> [EXERCISE DIRECTIONS]: Reproduce the text of the items from the start through the line containing "Affiliations", both ends included, with the pictures left out.

> [DATA SECTION]:
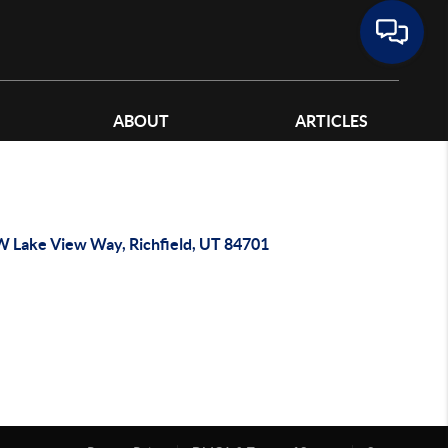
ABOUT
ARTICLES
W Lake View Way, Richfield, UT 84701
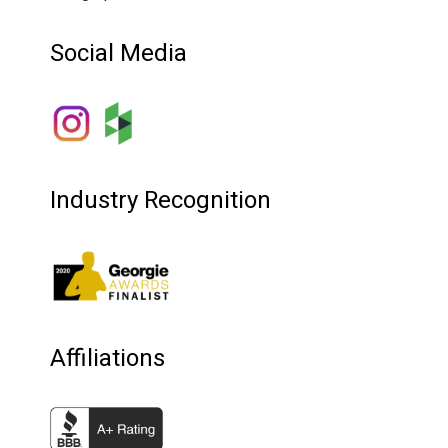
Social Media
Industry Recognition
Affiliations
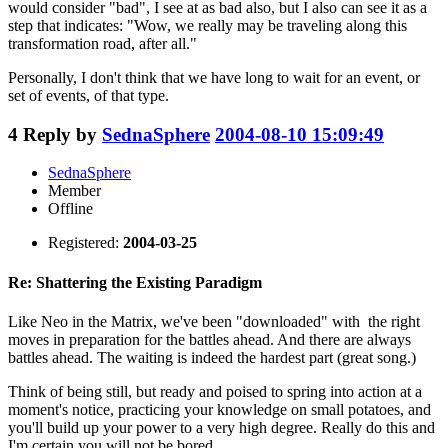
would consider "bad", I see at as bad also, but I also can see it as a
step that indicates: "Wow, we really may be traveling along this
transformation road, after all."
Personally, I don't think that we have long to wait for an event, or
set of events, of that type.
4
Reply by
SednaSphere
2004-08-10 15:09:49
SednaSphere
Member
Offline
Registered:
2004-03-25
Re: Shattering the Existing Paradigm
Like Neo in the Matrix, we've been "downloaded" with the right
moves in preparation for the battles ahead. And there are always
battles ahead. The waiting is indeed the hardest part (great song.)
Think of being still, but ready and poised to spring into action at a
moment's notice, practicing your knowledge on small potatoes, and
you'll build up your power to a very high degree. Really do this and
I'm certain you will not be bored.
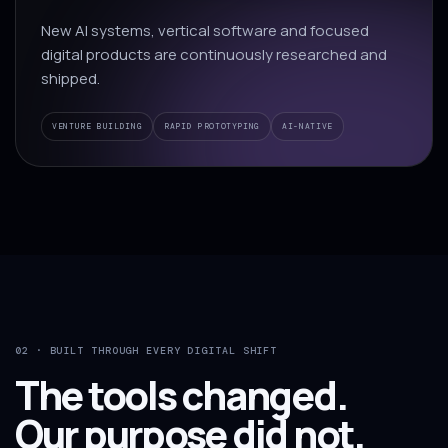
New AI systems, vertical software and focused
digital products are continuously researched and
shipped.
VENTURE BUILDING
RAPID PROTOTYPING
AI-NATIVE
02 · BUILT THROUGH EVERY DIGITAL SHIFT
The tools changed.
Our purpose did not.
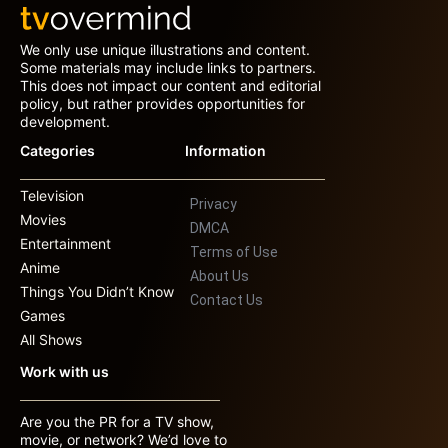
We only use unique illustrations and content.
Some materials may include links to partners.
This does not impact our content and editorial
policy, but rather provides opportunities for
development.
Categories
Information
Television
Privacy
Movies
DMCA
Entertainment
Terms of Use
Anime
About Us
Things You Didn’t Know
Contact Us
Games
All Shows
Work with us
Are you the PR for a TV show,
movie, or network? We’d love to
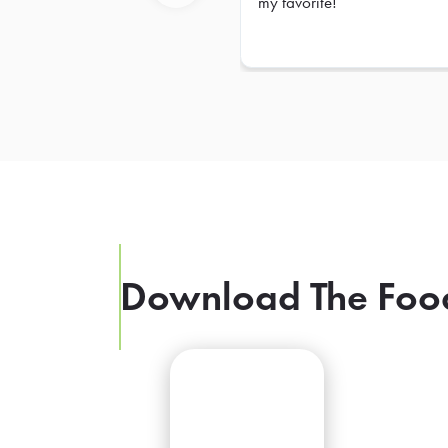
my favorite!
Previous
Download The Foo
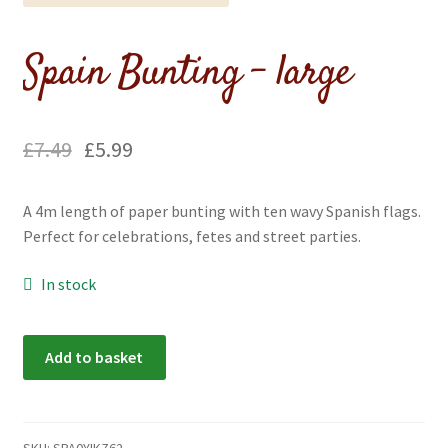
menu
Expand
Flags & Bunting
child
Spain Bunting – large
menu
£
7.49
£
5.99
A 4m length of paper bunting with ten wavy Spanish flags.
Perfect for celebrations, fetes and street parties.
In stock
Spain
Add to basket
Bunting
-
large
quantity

> [TASK RESULT]:
ABOUT
ARTICLES
W Lake View Way, Richfield, UT 84701
Social Media
Industry Recognition
Affiliations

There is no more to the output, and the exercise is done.